Уголок рта Шона приподнялся в уже знакомой кривой улыбке, за которой последовал неожиданный смешок.
- Каждый раз, когда отец возвращается домой из поездки, он все сильнее и сильнее жалуется на старые травмы. – Лекси понравился его смех. Он был глубоким и честным, и приятно скользил вниз по ее позвоночнику. – Но я лучше буду слушать его жалобы на старые травмы, чем ворчание по поводу некоторых игроков. – Она сняла колпачок с помады и мазнула ей по губам. Не было ли там чего-нибудь о дьявольских инструментах? – Эти монологи могут длиться очень долго.
- Из-за чего же он ворчит? – Шон встал и направился к Лекси.
- Из-за всего.
Он обхватил рукой тренажер и посмотрел ей в глаза. Он стоял так близко и был полуобнажен, и против своей воли Лекси откликнулась на феромоны, атакующие ее чувства. Она должна двигаться. Бежать прочь. – Если он считает, что парень намеренно поддается.
Змеиный язык прошептал: «Может, позже».
Шон поднял руку с тренажера и убрал прядь волос с виска Лекси.
- Что еще?
От легкого прикосновения толпа мурашек пробежала по ее шее и груди. Раньше он заставлял ее чувствовать себя в безопасности, а теперь заставлял ее трепетать. Может, все дело в стрессе. Вот только она чувствовала себя расслабленной. Может быть, у нее в голове поселился дьявол? Вот только этот голос был очень похож на ее собственный.
- Что еще? – Палец Шоне скользнул по ее щеке и подбородку.
Может быть, это стокгольмский синдром? Вот только ее никто не похищал.
- Что?
- Из-за чего еще ворчит твой отец?
- О. – Лекси глубоко вдохнула, выдохнула, надеясь прочистить голову, но это не сильно помогало, пока рука Шона касалась ее щеки. – Он очень сильно ворчит, если думает, что некоторые парни больше заботятся о своей прическе, чем о забивании голов.
Шон убрал руку.
- Отец думает, что их волосы не должны торчать из-под шлема, - объяснила Лекси, делая шаг назад. – Когда я разговаривала с ним вчера, он был не очень-то доволен новым снайпером команды. Полагаю, этому парню требуется много времени, чтобы привести в порядок свою шевелюру. – Легкий трепет начал утихать, и Лекси сказала со вздохом облегчения: – Папа говорит, он хлюпик.

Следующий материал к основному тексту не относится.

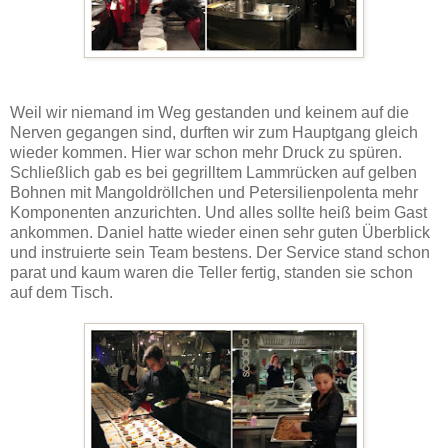
Weil wir niemand im Weg gestanden und keinem auf die
Nerven gegangen sind, durften wir zum Hauptgang gleich
wieder kommen. Hier war schon mehr Druck zu spüren.
Schließlich gab es bei gegrilltem Lammrücken auf gelben
Bohnen mit Mangoldröllchen und Petersilienpolenta mehr
Komponenten anzurichten. Und alles sollte heiß beim Gast
ankommen. Daniel hatte wieder einen sehr guten Überblick
und instruierte sein Team bestens. Der Service stand schon
parat und kaum waren die Teller fertig, standen sie schon
auf dem Tisch.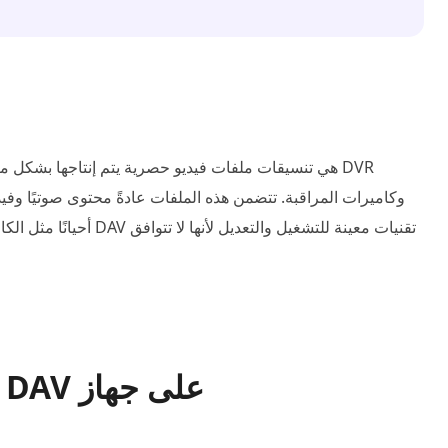
أحيانًا مثل الكاميرا وال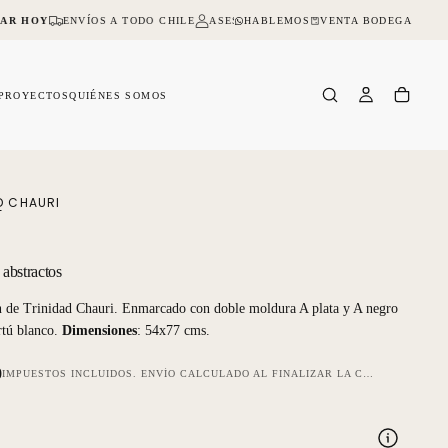
HABLEMOS
VENTA BODEGA
AR HOY
ENVÍOS A TODO CHILE
ASESORIA ONLINE Y PRESENCIAL
NO 
PROYECTOS
QUIÉNES SOMOS
D CHAURI
 abstractos
ón de Trinidad Chauri. Enmarcado con doble moldura A plata y A negro
rtú blanco.
Dimensiones
: 54x77 cms.
0
IMPUESTOS INCLUIDOS.
ENVÍO
CALCULADO AL FINALIZAR LA COMPRA.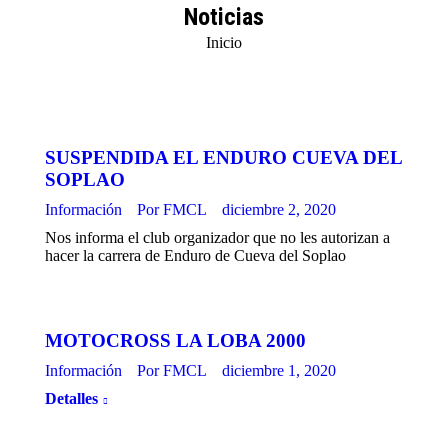
Noticias
Estás aquí:
Inicio
SUSPENDIDA EL ENDURO CUEVA DEL
SOPLAO
Información
Por
FMCL
diciembre 2, 2020
Nos informa el club organizador que no les autorizan a
hacer la carrera de Enduro de Cueva del Soplao
MOTOCROSS LA LOBA 2000
Información
Por
FMCL
diciembre 1, 2020
Detalles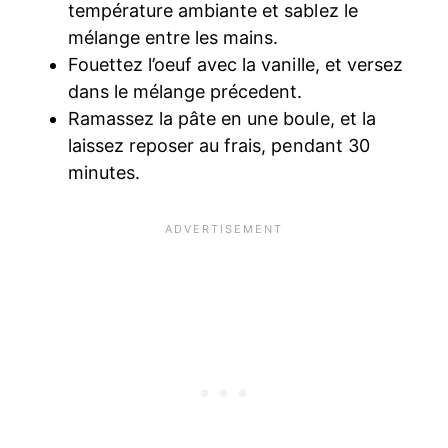
température ambiante et sablez le
mélange entre les mains.
Fouettez l’oeuf avec la vanille, et versez
dans le mélange précedent.
Ramassez la pâte en une boule, et la
laissez reposer au frais, pendant 30
minutes.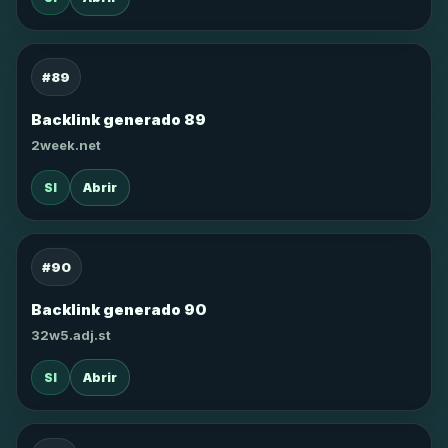
#89
Backlink generado 89
2week.net
SI
Abrir
#90
Backlink generado 90
32w5.adj.st
SI
Abrir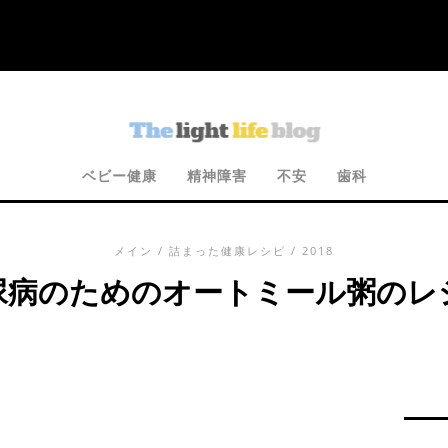
ベビー健康
精神障害
不安
歯科
メイン
/
詰まった健康レシピ
/ 2018
尿病のためのオートミール粥のレ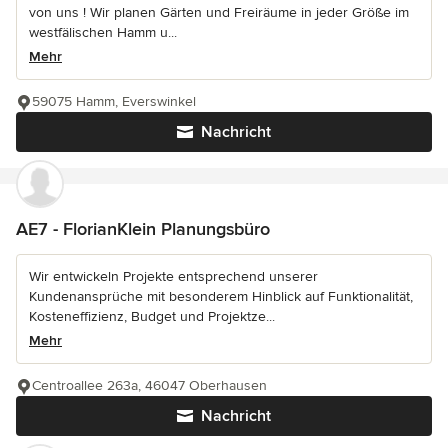
von uns ! Wir planen Gärten und Freiräume in jeder Größe im
westfälischen Hamm u...
Mehr
59075 Hamm, Everswinkel
Nachricht
AE7 - FlorianKlein Planungsbüro
Wir entwickeln Projekte entsprechend unserer
Kundenansprüche mit besonderem Hinblick auf Funktionalität,
Kosteneffizienz, Budget und Projektze...
Mehr
Centroallee 263a, 46047 Oberhausen
Nachricht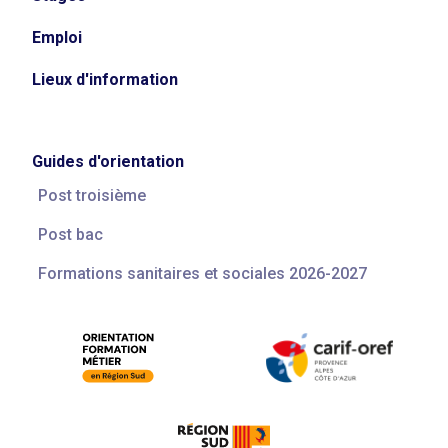
Emploi
Lieux d'information
Guides d'orientation
Post troisième
Post bac
Formations sanitaires et sociales 2026-2027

- Кто? – Темная бровь приподнялась. – Это что еще такое?
- Хлюпик – это… это… - Лекси попыталась придумать слово, непохожее на то, что использовал один парень из команды.
- Слабак?
Да, вот оно.
- Твой отец считает этого парня слабаком?
Возможно, Лекси не стоило заходить так далеко.
На лбу Шона появилась глубокая морщина, и он прошел через комнату к вешалке, на которой висела его белая футболка.
- Из-за его волос?
- Может, есть и другие причины. – Лекси почувствовала легкое облегчение, когда он натянул футболку через голову. – Может, парень не стоит своей большой зарплаты? Или не командный игрок и неуважительно ведет себя с ветеранами. Отец говорит, что он выпендрежник и ездит по льду на своей клюшке.
- Может, твой отец не знает, о чем говорит.
Это прозвучало странно враждебно.
- Ты фанат «Чинуков»? – Но в этом не было ничего, с чем она не сталкивалась раньше. Хоккейные фанаты могли быть яростно лояльны к своим любимым игрокам.